I'm sure your mailbox has been bombarded by poets who felt stripped of their dignity. Too bad. In today's society, most poetry reads like an inside joke between grad students. Why, however, didn't Mr. Bernhard even mention the performance-poetry clubs that take place Monday through Sunday in L.A.? We aren't hard to find, dude -- try the L.A. Weekly listings. Two weeks ago, a poetry show at Fais Do-Do drew 200 people and was favorably reviewed in your own paper. Bernhard's article was like reading a story about movies that only addressed Hollywood and spared not a line for the legion of independent filmmakers. Oh well, we'll have our day, even if Bernhard won't hear about it.
Los Angeles
DEAR EDITOR:
The real reason Americans don't read poetry is simple: For the much greater part, it is, chronically and unforgivably, NO FUN. Our poets, in general, lack energy, flamboyance, vision and passion (at least as these relate to the work they produce), and are short on a strong commitment to everyday experience. The poetry being published and sold is, for the most part, self-conscious and inhibited. Our poetry needs to take advantage of, and express, our multitude of cultures and sensibilities. It should be both Timothy Steele and Charles Bukowski, Wallace Stevens and Carl Sandburg, Richard Wilbur and Wanda Coleman . . .
DEAR EDITOR:
Congratulations to the L.A. Weekly for having the courage to run a cover story on the notoriously unpopular subject of reading poetry. And to Brendan Bernhard for writing such an honest and straightforward account of the subject. Thank you. We poetry readers (who aren't poetry writers) are much more plentiful than the media give us credit for.
I'd like to suggest a way of looking at the activity of reading poetry that may have particular appeal for Angelenos steeped in a hedonistic culture of excess. Rather than view it as a frustratingly inscrutable waste of time, consider poetry a guilty pleasure -- a deeply sensual indulgence, full of vivid descriptions of lush images and rocking to soothing, lulling rhythms. View those moments when you yield to the ecstasy of reading poetry like those secretly stolen away to spend with a mistress or lover. In a city that reveres pleasure and beauty for their own sake, that eschews the ascetic in favor of the aesthetic, it seems only natural that poetry would find its home.
Los Angeles
DEAR EDITOR:
These days, anybody can scribble a few words on the back of an envelope, stand at the open mike at a local venue, read and get a round of applause.
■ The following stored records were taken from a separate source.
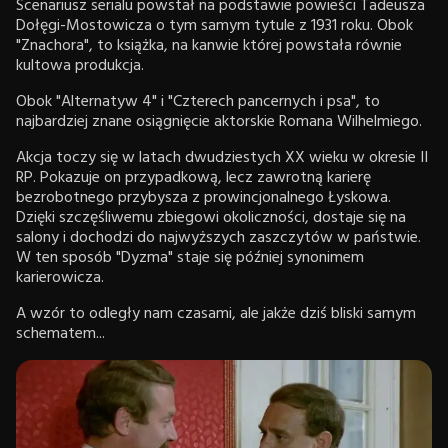
Scenariusz serialu powstał na podstawie powieści Tadeusza
Dołęgi-Mostowicza o tym samym tytule z 1931 roku. Obok
"Znachora", to książka, na kanwie której powstała równie
kultowa produkcja.
Obok "Alternatyw 4" i "Czterech pancernych i psa", to
najbardziej znane osiągnięcie aktorskie Romana Wilhelmiego.
Akcja toczy się w latach dwudziestych XX wieku w okresie II
RP. Pokazuje on przypadkową, lecz zawrotną karierę
bezrobotnego przybysza z prowincjonalnego Łyskowa.
Dzięki szczęśliwemu zbiegowi okoliczności, dostaje się na
salony i dochodzi do najwyższych zaszczytów w państwie.
W ten sposób "Dyzma" staje się później synonimem
karierowicza.
A wzór to odległy nam czasami, ale jakże dziś bliski samym
schematem...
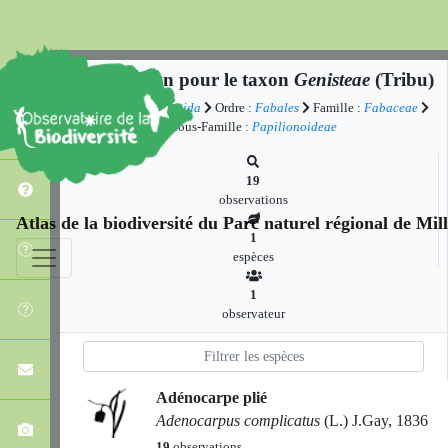
Observation pour le taxon
Genisteae
(Tribu)
Classe :
Equisetopsida
Ordre :
Fabales
Famille :
Fabaceae
Sous-Famille :
Papilionoideae
19
observations
Atlas de la biodiversité du Parc naturel régional de Mi
1
espèces
1
observateur
Adénocarpe plié
Adenocarpus complicatus
(L.) J.Gay, 1836
19
observations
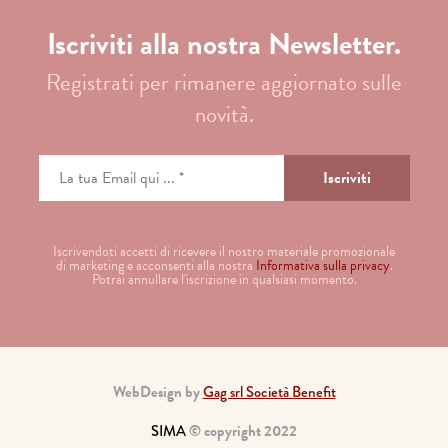
Iscriviti alla nostra Newsletter.
Registrati per rimanere aggiornato sulle
novità.
Iscrivendoti accetti di ricevere il nostro materiale promozionale
di marketing e acconsenti alla nostra
Informativa sulla privacy
.
Potrai annullare l'iscrizione in qualsiasi momento.
WebDesign by
Gag srl Società Benefit
SIMA
© copyright 2022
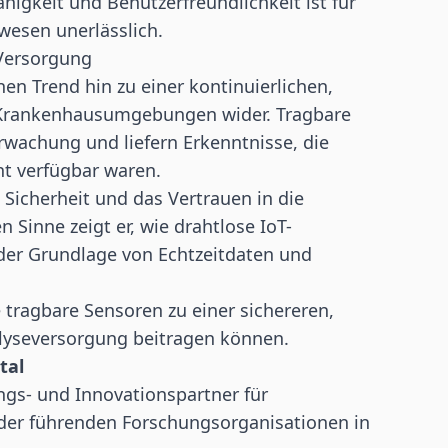
higkeit und Benutzerfreundlichkeit ist für
wesen unerlässlich.
 Versorgung
en Trend hin zu einer kontinuierlichen,
 Krankenhausumgebungen wider. Tragbare
wachung und liefern Erkenntnisse, die
ht verfügbar waren.
 Sicherheit und das Vertrauen in die
 Sinne zeigt er, wie drahtlose IoT-
der Grundlage von Echtzeitdaten und
 tragbare Sensoren zu einer sichereren,
ialyseversorgung beitragen können.
tal
ungs- und Innovationspartner für
der führenden Forschungsorganisationen in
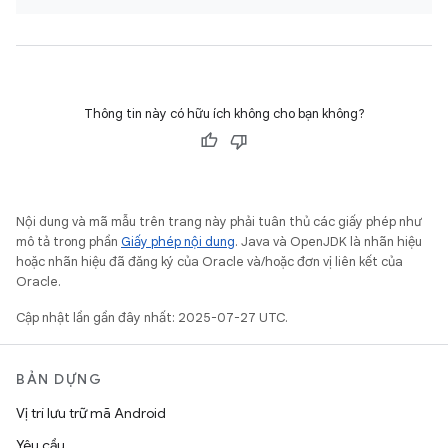
Thông tin này có hữu ích không cho bạn không?
Nội dung và mã mẫu trên trang này phải tuân thủ các giấy phép như
mô tả trong phần
Giấy phép nội dung
. Java và OpenJDK là nhãn hiệu
hoặc nhãn hiệu đã đăng ký của Oracle và/hoặc đơn vị liên kết của
Oracle.
Cập nhật lần gần đây nhất: 2025-07-27 UTC.
BẢN DỰNG
Vị trí lưu trữ mã Android
Yêu cầu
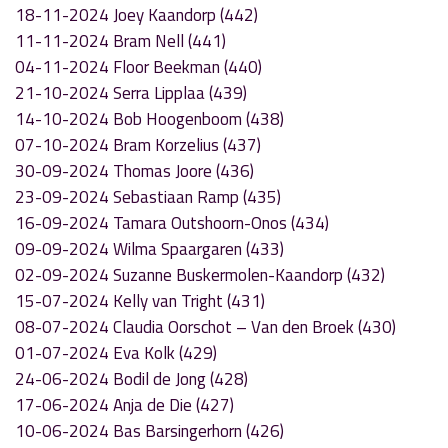
18-11-2024 Joey Kaandorp (442)
11-11-2024 Bram Nell (441)
04-11-2024 Floor Beekman (440)
21-10-2024 Serra Lipplaa (439)
14-10-2024 Bob Hoogenboom (438)
07-10-2024 Bram Korzelius (437)
30-09-2024 Thomas Joore (436)
23-09-2024 Sebastiaan Ramp (435)
16-09-2024 Tamara Outshoorn-Onos (434)
09-09-2024 Wilma Spaargaren (433)
02-09-2024 Suzanne Buskermolen-Kaandorp (432)
15-07-2024 Kelly van Tright (431)
08-07-2024 Claudia Oorschot – Van den Broek (430)
01-07-2024 Eva Kolk (429)
24-06-2024 Bodil de Jong (428)
17-06-2024 Anja de Die (427)
10-06-2024 Bas Barsingerhorn (426)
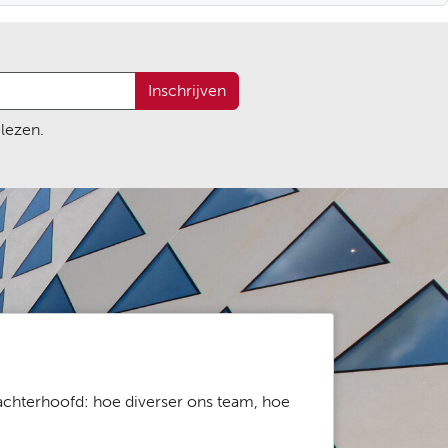
Inschrijven
lezen.
 achterhoofd: hoe diverser ons team, hoe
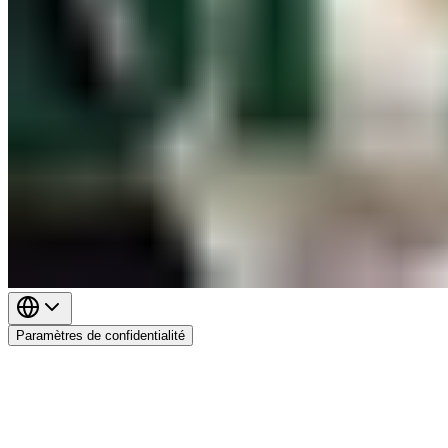
Paramètres de confidentialité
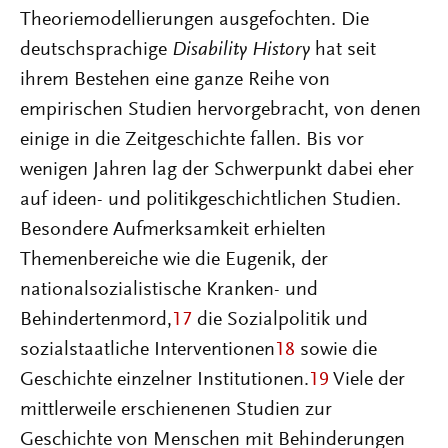
Theoriemodellierungen ausgefochten. Die
deutschsprachige
Disability History
hat seit
ihrem Bestehen eine ganze Reihe von
empirischen Studien hervorgebracht, von denen
einige in die Zeitgeschichte fallen. Bis vor
wenigen Jahren lag der Schwerpunkt dabei eher
auf ideen- und politikgeschichtlichen Studien.
Besondere Aufmerksamkeit erhielten
Themenbereiche wie die Eugenik, der
nationalsozialistische Kranken- und
Behindertenmord,
17
die Sozialpolitik und
sozialstaatliche Interventionen
18
sowie die
Geschichte einzelner Institutionen.
19
Viele der
mittlerweile erschienenen Studien zur
Geschichte von Menschen mit Behinderungen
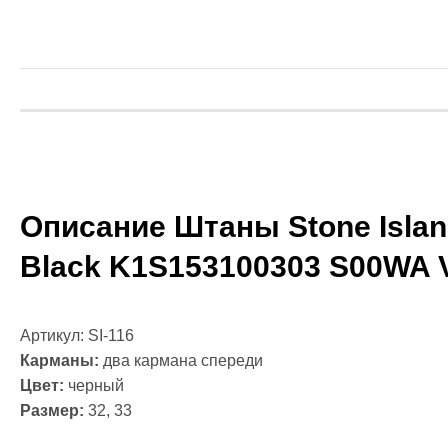
Массажные 
Файтбол
Тренажерны
Категории
Балансиров
Гантели
Канат для к
Диски для ш
Гири
Грифы
Описание Штаны Stone Islan
Медболы
Black K1S153100303 S00WA 
Одежда для
Категории
Боксерская
Форма для к
Артикул: SI-116
Компрессио
Карманы:
два кармана спереди
Рашгарды
Цвет:
черный
Шорты для Т
Размер:
32, 33
Шорты для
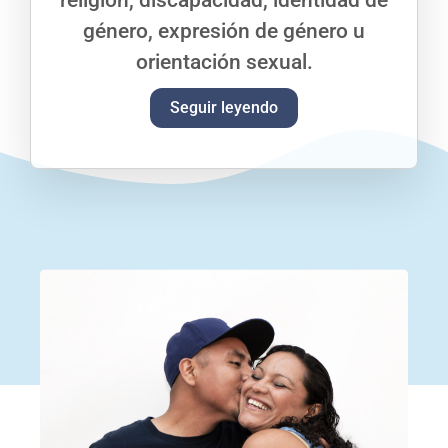
género, expresión de género u
orientación sexual.
Seguir leyendo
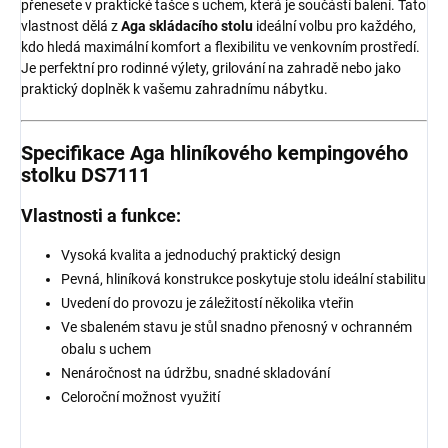
přenesete v praktické tašce s uchem, která je součástí balení. Tato
vlastnost dělá z
Aga skládacího stolu
ideální volbu pro každého,
kdo hledá maximální komfort a flexibilitu ve venkovním prostředí.
Je perfektní pro rodinné výlety, grilování na zahradě nebo jako
praktický doplněk k vašemu zahradnímu nábytku.
Specifikace Aga hliníkového kempingového
stolku DS7111
Vlastnosti a funkce:
Vysoká kvalita a jednoduchý praktický design
Pevná, hliníková konstrukce poskytuje stolu ideální stabilitu
Uvedení do provozu je záležitostí několika vteřin
Ve sbaleném stavu je stůl snadno přenosný v ochranném
obalu s uchem
Nenáročnost na údržbu, snadné skladování
Celoroční možnost využití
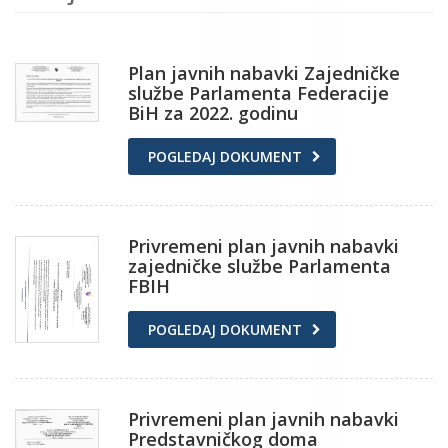
Plan javnih nabavki Zajedničke
službe Parlamenta Federacije
BiH za 2022. godinu
POGLEDAJ DOKUMENT
Privremeni plan javnih nabavki
zajedničke službe Parlamenta
FBIH
POGLEDAJ DOKUMENT
Privremeni plan javnih nabavki
Predstavničkog doma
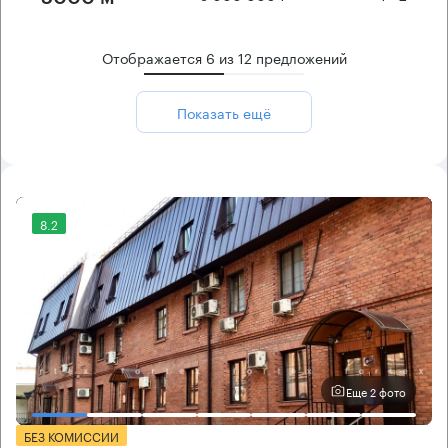
Отображается
6
из
12
предложений
Показать ещё
8.2
Еще 2 фото
БЕЗ КОМИССИИ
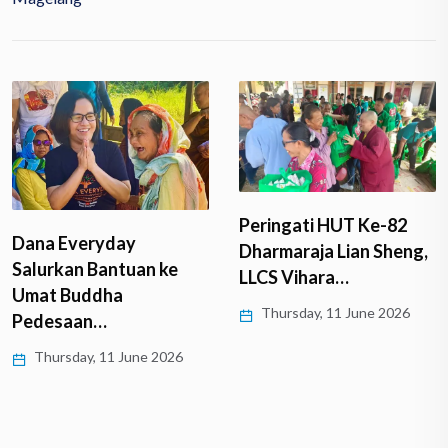
Peringati HUT Ke-82
Dana Everyday
Dharmaraja Lian Sheng,
Salurkan Bantuan ke
LLCS Vihara…
Umat Buddha
Thursday, 11 June 2026
Pedesaan…
Thursday, 11 June 2026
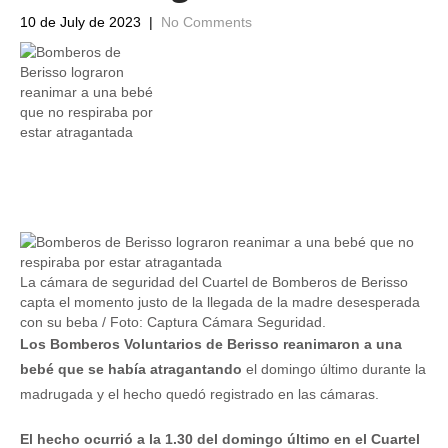
10 de July de 2023
|
No Comments
La cámara de seguridad del Cuartel de Bomberos de Berisso
capta el momento justo de la llegada de la madre desesperada
con su beba / Foto: Captura Cámara Seguridad.
Los Bomberos Voluntarios de Berisso reanimaron a una
bebé que se había atragantando
el domingo último durante la
madrugada y el hecho quedó registrado en las cámaras.
El hecho ocurrió a la 1.30 del domingo último en el Cuartel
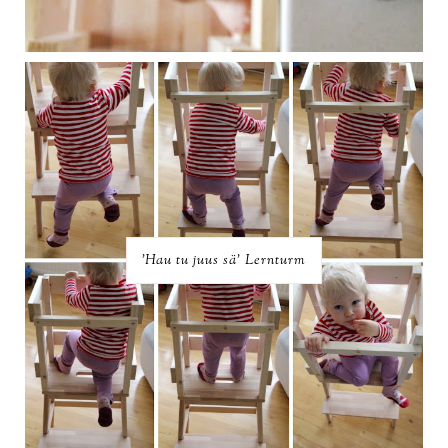
'Hau tu juus sä' Lernturm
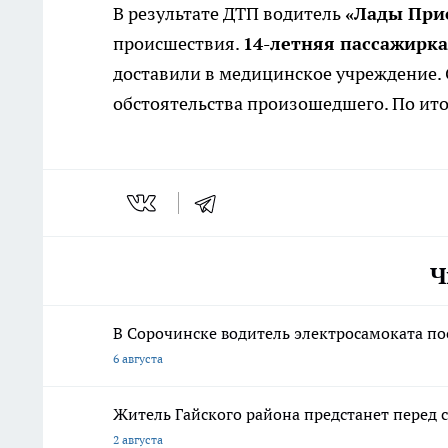
В результате ДТП водитель
«Лады При
происшествия.
14-летняя пассажирка
доставили в медицинское учреждение.
обстоятельства произошедшего. По ито
Ч
В Сорочинске водитель электросамоката по
6 августа
Житель Гайского района предстанет перед с
2 августа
Everybody likes attention, so we have now ruddlerless hordes of people scribbling and reading, and nobody can say what's good and what's not. When audiences at open-mike readings learn the art of booing, like audiences at sporting events, you'll see both bigger audiences and, soon after, a quantum leap in quality.
Los Angeles
DEAR EDITOR:
Thanks for Brendan Bernhard's excellent piece on the increasing marginalization of poetry in America. He has proved, time and again, one of the most talented writers on your staff -- a diamond amid a passel of rubies. (Likewise Robert Lloyd.) Anyway, here's an idea: Instead of the Weekly passively bemoaning the fate of American poetry, how about doing something to change the situation? Put your money where your mouth is. Yes -- publish some poetry! Spearhead the renaissance! Dedicate a few column inches in each ish to poetry. One less insipid cartoon strip will hardly be noticed.
You did spotlight L.A. fiction a few weeks back (disappointingly, I feel compelled to add). How 'bout us poets?
BACA
Re: Sam Gideon Anson and David Cogan's cover story "Baca's Debacle" [September 2430]. I've been a reserve deputy with the L.A. County Sheriff's Department for 25 years and think that Lee Baca is the best sheriff I have served under. Your article cited unnamed deputy sources for much of your information. Since Baca has established a new cadre, many of Sherman Block's old buddies are unhappy that they no longer enjoy the privileges they once did. As far as federal sources go, they are not always shining examples of investigative intelligence. I think that the press should give Baca a chance and quit connecting him to suspected underworld characters who have neither been arrested nor charged by any agency. If you wish to investigate county corruption, I can think of several county officials who would merit a look.
I have no ax to grind nor any favors to repay. I got my promotion under Block.
DARK HORSES AND THEIR
RUNNING MATES
DEAR EDITOR:
Re: "Memo to Warren" [September 2430]. Harold Meyerson shouldn't have been so tough on the Reform Party, and here's why: If Beatty was for repeal, or at least renegotiation, of the NAFTA and the WTO/GATT, and stood foursquare against the MAI, all to make sure labor and environmental rights are secured on an international scale, he might win a Reform Party nomination. While he's running Reform, he could also approach the Greens, who, while they might feel a bit hardened since Ralph Nader refused to run a campaign for them in 1996, also might embrace a self-help type of fella with a progressive pedigree who is at least interested.